前足部の横アーチの過度な低下(開張足)が原因で、中足骨の間を通る神経が圧迫・牽引され、足趾にしびれや痛みが生じます。治療には中足骨パッドや、第1中足骨の回内・第5中足骨の回外を促すインソールが有効です。
※前足部側方圧迫テスト
やり方
足の横をギュッと圧縮。
何を見る?
骨の間が狭まり、神経痛が出るか。
陽性の意味
👉 横アーチ崩壊
👉 ハイヒール障害
• 中足骨疲労骨折
◦ 評価部位: 第2、3中足骨の骨幹部中央に好発し、局所の明らかな圧痛が唯一の初期所見である場合が多いです。
◦ 評価テスト: 片脚で跳ぶことで痛みを誘発するホップテストが診断の助けとなります。
※ホップテスト
やり方
片脚で軽くジャンプ。
何を見る?
骨に衝撃痛が出るか。
陽性の意味
👉 疲労骨折疑い
👉 すぐ運動中止レベル
初期はレントゲンに映らないので重要。
3. 足部外側・第5列の痛み
• Jones骨折(第5中足骨基部骨折)
◦ 評価部位: 第5中足骨基部(足の外側の出っ張った骨の付近)に痛みが生じます。
◦ 評価の視点: サッカー選手などに多く、歩行時の外側荷重傾向や足圧中心(COP)の軌跡が外側に偏っている場合にリスクが高まります。
後足部を回内誘導するテーピングが足底圧の分散に効果的です。
4. 踵の後方(アキレス腱)の痛み
• アキレス腱断裂
◦ 所見: 受傷時に「後ろから蹴られた」「ボールが当たった」ような強い衝撃を感じます。

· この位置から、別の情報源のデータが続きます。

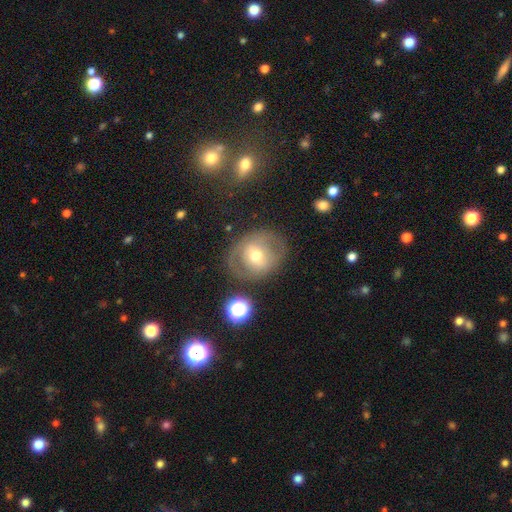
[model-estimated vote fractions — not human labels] This appears to be a featured or disk galaxy (45%, tied with smooth). Merging: none (72%).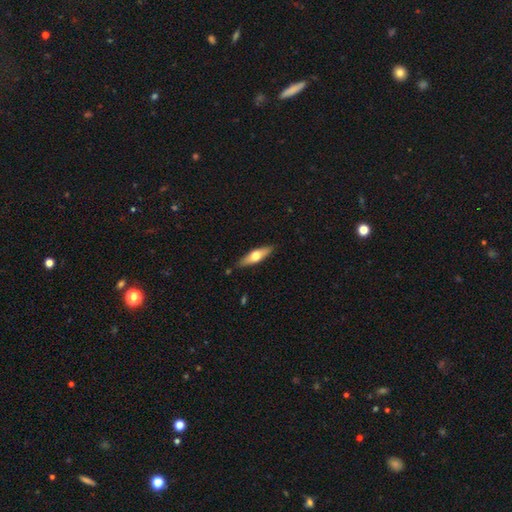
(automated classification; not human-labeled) The model was most divided on "smooth or featured": smooth: 51%, featured or disk: 44%, star or artifact: 5%. More confident: merging — none (87%); how rounded — cigar-shaped (58%).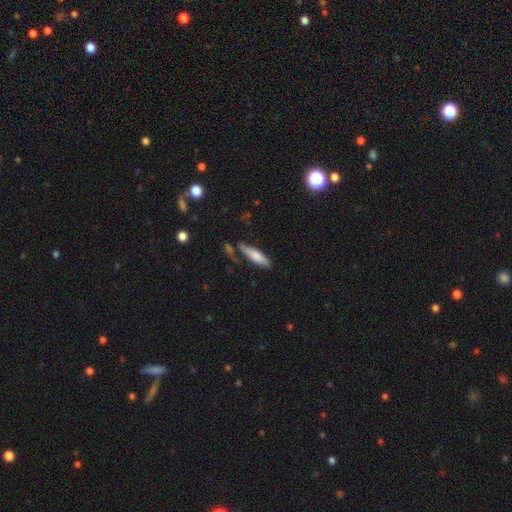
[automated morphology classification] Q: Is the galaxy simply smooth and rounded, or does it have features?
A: smooth — 72%.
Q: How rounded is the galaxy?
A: cigar-shaped — 65%.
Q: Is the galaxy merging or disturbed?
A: none — 65%.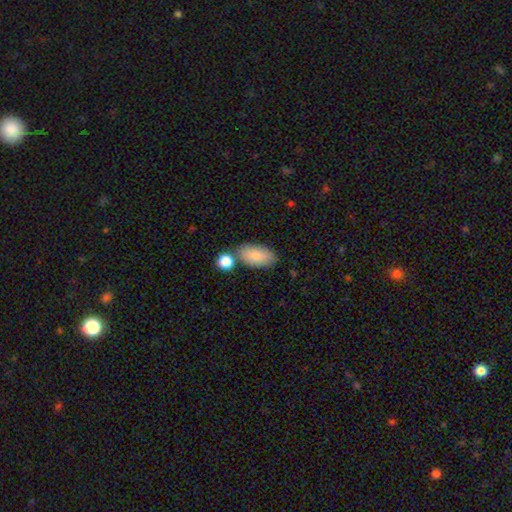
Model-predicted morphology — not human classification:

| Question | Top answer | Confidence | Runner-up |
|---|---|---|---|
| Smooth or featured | smooth | 83% | featured or disk (10%) |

アキレス腱部に陥凹(くぼみ)を触知します。
◦ 評価テスト: トンプソン・テスト(Thompson’s squeeze test)が最も確実です。腹臥位でふくらはぎを掴んだ際、足関節が底屈しなければ断裂と判断されます。
5. 下腿(すね)の内側の痛み
• シンスプリント (脛骨過労性骨膜炎)
◦ 評価部位: 脛骨の後内側縁(すねの内側)、特に中央から遠位1/3にかけて、5cm以上の範囲にわたる圧痛が認められます。
◦ 関連因子の評価: 足関節の背屈(つま先を上げる動き)の制限や、運動負荷後のふくらはぎ(内側頭)の筋肉の硬さがリスク要因となります。
6. 全身の連動性をみる動的評価
• スクワッティングテスト
◦ 膝を曲げる動作の際のアライメントを確認します。
◦ Knee-in & Toe-out: 膝が内に入りつま先が外を向く場合は、シンスプリントや足底腱膜炎、外反母趾などのリスクを評価します。

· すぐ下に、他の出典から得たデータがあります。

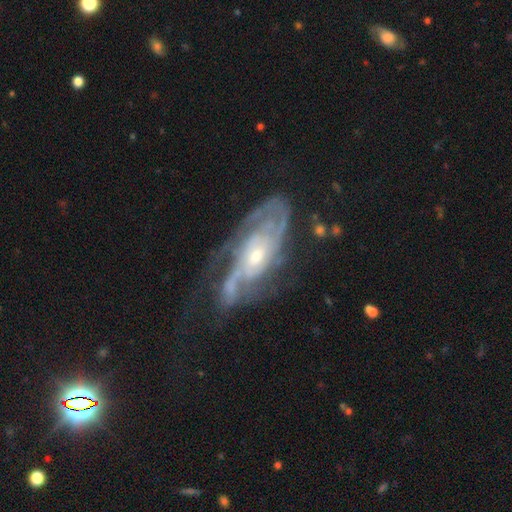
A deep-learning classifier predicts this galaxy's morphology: Smooth or featured? featured or disk (87%)
Edge-on disk? no (92%)
Bar? no (65%)
Spiral arms? yes (94%)
Spiral winding? tight (58%)
Spiral arm count? can't tell (35%)
Bulge size? moderate (50%)
Merging? none (56%)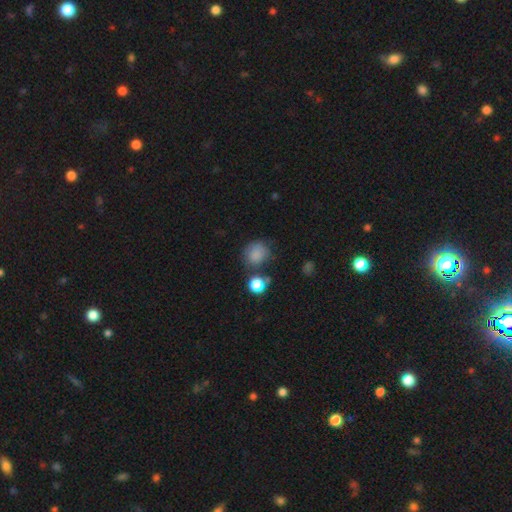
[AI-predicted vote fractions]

◦ Knee-out & Toe-in: 膝が外に出てつま先が内を向く場合は、腸脛靭帯炎やアキレス腱外側部炎などのリスクを考慮します。
これらの部位別評価に加え、足底圧分布の偏りやアーチの高さの変化を観察することで、痛みの根本原因をより詳細に特定することが可能です。